##### Working data #####

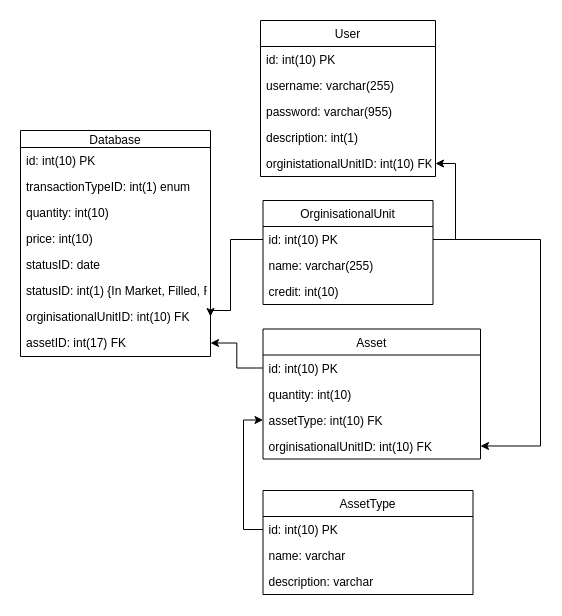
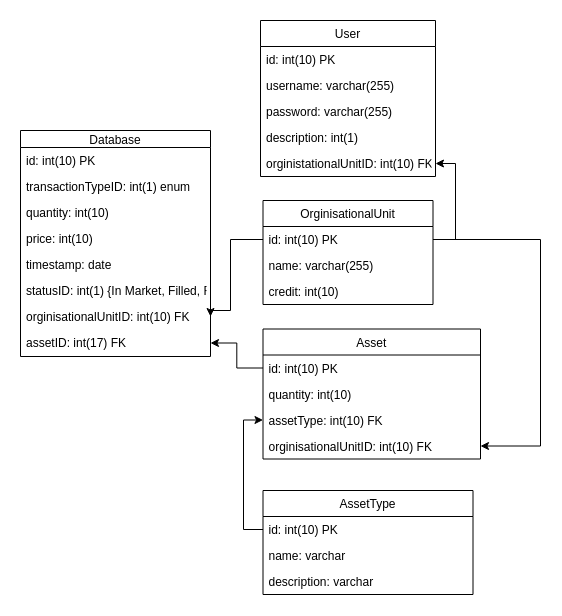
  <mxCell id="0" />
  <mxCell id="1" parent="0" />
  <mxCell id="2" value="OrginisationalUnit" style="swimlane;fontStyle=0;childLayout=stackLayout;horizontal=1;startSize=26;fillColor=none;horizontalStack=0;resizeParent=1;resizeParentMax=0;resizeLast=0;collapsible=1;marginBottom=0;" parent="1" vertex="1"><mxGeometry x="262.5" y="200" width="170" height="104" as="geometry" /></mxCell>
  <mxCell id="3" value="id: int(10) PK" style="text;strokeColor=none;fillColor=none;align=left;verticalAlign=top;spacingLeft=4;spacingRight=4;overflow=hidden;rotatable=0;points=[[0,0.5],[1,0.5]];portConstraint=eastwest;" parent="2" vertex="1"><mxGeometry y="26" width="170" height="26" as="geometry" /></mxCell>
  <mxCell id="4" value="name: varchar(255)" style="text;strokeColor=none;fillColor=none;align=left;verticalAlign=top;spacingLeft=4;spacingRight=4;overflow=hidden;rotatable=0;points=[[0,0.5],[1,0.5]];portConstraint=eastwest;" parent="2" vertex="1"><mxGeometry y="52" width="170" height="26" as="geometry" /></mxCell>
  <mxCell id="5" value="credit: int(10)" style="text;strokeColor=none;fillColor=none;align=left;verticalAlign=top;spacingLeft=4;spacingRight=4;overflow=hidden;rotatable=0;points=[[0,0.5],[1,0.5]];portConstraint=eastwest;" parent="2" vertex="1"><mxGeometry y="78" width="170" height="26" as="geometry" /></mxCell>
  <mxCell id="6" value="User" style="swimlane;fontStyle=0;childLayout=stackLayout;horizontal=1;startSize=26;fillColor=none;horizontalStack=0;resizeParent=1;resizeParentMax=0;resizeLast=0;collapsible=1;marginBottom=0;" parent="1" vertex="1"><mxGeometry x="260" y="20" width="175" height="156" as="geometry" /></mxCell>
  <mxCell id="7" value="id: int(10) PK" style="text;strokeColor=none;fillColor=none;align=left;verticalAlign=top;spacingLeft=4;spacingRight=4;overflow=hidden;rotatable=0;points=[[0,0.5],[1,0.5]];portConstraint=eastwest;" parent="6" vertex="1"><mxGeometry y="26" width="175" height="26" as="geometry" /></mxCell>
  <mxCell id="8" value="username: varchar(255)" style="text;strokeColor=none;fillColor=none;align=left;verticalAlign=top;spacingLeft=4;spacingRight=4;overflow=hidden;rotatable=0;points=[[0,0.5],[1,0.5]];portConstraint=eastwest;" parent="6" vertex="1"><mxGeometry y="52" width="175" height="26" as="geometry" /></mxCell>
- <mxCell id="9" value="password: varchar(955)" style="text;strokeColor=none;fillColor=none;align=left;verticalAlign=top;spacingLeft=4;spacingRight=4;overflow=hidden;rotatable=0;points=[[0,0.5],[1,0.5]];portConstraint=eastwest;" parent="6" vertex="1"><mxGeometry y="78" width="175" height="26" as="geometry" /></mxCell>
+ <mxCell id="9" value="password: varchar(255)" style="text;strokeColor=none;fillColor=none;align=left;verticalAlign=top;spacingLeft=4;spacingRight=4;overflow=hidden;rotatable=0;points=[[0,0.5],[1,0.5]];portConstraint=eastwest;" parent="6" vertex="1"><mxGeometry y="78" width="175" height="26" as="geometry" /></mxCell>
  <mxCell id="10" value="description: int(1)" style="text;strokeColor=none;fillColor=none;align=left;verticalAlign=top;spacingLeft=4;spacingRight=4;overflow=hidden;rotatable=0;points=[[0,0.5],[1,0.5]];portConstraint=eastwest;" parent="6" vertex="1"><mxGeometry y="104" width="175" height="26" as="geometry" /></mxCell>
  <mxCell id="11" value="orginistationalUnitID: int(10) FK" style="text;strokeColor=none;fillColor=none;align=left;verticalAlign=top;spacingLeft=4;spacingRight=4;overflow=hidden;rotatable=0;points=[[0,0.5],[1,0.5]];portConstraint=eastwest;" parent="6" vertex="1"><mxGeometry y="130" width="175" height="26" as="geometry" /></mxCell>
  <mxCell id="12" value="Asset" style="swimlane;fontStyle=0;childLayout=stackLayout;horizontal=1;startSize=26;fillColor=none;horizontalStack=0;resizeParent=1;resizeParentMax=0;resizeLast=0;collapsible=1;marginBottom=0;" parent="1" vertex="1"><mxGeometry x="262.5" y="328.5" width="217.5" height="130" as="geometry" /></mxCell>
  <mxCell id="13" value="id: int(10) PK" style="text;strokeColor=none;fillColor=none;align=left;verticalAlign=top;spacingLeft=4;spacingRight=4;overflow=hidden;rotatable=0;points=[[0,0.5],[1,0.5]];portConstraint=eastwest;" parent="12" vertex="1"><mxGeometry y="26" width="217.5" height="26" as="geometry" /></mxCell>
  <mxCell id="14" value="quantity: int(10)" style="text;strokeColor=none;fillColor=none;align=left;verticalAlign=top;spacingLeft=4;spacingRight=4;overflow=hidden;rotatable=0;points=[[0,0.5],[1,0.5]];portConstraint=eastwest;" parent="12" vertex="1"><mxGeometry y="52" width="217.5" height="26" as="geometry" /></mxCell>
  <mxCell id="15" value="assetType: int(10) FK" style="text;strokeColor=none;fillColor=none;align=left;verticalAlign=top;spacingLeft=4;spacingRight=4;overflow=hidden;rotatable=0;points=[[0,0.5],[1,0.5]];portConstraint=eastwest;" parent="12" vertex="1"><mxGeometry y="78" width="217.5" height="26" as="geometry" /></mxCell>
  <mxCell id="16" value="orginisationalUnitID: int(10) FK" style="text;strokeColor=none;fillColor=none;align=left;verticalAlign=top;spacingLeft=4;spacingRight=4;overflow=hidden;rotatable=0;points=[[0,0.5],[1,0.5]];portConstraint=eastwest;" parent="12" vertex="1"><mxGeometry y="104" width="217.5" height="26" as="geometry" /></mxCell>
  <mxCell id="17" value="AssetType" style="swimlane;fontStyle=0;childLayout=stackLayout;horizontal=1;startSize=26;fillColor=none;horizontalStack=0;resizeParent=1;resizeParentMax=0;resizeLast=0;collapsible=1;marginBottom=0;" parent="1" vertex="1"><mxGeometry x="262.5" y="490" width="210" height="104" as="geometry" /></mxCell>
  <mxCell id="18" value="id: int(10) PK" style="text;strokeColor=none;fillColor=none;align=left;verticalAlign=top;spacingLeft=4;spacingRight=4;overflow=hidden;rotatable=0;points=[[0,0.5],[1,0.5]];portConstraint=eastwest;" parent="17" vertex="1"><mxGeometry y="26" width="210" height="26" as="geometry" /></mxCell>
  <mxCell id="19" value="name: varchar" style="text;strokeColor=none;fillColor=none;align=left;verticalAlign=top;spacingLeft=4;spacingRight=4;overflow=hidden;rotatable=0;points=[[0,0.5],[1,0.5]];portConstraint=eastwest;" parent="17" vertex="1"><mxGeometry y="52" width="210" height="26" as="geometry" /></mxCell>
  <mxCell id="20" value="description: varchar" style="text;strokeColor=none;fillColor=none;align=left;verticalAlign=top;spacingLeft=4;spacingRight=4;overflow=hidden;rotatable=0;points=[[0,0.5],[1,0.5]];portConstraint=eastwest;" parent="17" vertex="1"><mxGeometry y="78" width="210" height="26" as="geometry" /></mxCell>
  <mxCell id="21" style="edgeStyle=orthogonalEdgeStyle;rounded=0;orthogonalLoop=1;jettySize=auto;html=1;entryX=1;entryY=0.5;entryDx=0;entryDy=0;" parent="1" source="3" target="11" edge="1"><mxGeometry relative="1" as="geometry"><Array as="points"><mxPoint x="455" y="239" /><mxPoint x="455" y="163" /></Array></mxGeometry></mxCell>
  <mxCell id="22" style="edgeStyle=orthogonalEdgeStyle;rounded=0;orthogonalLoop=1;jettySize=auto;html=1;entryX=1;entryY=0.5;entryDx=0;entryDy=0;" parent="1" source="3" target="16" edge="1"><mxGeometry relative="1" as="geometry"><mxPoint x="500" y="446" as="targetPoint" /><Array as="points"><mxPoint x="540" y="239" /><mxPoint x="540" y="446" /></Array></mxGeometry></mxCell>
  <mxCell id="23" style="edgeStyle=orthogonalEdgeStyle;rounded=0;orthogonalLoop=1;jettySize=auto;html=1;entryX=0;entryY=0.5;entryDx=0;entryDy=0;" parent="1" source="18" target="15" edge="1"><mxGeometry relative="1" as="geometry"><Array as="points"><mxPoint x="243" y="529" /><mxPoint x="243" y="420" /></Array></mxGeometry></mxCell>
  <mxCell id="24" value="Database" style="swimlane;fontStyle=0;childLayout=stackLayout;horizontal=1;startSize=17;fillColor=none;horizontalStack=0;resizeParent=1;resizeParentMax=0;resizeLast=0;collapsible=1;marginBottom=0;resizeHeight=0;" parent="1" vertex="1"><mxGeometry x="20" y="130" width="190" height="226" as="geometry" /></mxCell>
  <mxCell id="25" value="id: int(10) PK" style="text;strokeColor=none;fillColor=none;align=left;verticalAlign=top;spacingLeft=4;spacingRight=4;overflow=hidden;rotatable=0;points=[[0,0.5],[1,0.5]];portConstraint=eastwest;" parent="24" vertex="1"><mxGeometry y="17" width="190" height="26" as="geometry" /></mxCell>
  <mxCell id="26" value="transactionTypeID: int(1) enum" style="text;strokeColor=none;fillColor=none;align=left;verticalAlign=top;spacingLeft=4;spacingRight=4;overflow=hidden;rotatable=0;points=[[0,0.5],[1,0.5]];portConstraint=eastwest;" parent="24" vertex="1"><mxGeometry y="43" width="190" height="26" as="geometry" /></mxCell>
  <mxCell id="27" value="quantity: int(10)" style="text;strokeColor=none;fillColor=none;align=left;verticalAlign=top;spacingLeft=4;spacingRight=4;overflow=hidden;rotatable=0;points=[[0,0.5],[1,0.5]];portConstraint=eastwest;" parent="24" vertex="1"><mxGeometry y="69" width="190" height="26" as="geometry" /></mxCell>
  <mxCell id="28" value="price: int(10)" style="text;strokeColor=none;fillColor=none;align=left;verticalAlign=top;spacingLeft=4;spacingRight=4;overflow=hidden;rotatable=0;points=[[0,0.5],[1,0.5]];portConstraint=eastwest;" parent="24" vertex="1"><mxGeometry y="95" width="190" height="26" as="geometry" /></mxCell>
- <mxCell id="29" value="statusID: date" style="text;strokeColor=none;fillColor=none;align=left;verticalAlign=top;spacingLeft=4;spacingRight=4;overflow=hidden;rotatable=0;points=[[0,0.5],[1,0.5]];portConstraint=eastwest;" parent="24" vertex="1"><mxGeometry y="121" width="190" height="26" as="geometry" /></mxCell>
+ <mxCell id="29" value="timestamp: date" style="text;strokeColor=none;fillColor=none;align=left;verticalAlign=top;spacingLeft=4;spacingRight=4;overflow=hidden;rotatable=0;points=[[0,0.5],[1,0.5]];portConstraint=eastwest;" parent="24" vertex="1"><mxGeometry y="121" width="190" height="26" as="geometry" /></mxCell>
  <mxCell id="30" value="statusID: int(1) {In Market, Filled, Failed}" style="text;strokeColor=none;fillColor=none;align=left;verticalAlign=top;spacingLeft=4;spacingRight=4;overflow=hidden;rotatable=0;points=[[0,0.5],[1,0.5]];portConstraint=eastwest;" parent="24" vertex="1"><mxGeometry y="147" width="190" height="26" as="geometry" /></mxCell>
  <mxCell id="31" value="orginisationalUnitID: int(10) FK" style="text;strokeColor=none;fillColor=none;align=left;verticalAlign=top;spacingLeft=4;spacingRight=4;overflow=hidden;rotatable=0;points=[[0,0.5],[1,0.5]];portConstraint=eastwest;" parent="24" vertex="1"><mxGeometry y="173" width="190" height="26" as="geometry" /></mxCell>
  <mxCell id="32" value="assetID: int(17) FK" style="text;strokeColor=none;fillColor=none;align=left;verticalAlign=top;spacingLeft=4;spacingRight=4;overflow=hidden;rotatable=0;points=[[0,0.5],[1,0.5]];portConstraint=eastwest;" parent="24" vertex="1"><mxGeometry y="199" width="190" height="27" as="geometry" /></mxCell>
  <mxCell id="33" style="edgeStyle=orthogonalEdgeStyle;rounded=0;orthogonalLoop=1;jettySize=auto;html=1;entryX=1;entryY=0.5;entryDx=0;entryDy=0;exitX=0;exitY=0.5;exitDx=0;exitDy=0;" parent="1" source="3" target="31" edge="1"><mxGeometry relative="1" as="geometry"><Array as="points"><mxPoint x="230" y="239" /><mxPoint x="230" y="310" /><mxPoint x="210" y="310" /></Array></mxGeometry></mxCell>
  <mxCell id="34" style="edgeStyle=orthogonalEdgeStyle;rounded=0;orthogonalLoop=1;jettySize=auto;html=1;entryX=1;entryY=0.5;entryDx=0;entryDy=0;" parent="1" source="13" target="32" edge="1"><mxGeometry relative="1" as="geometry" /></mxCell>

#####

Directions: State how many lines of the listing above contain the string "date", treating uppercase and lowercase letters as distinct. Reply with the number alone.

Problem solution: 2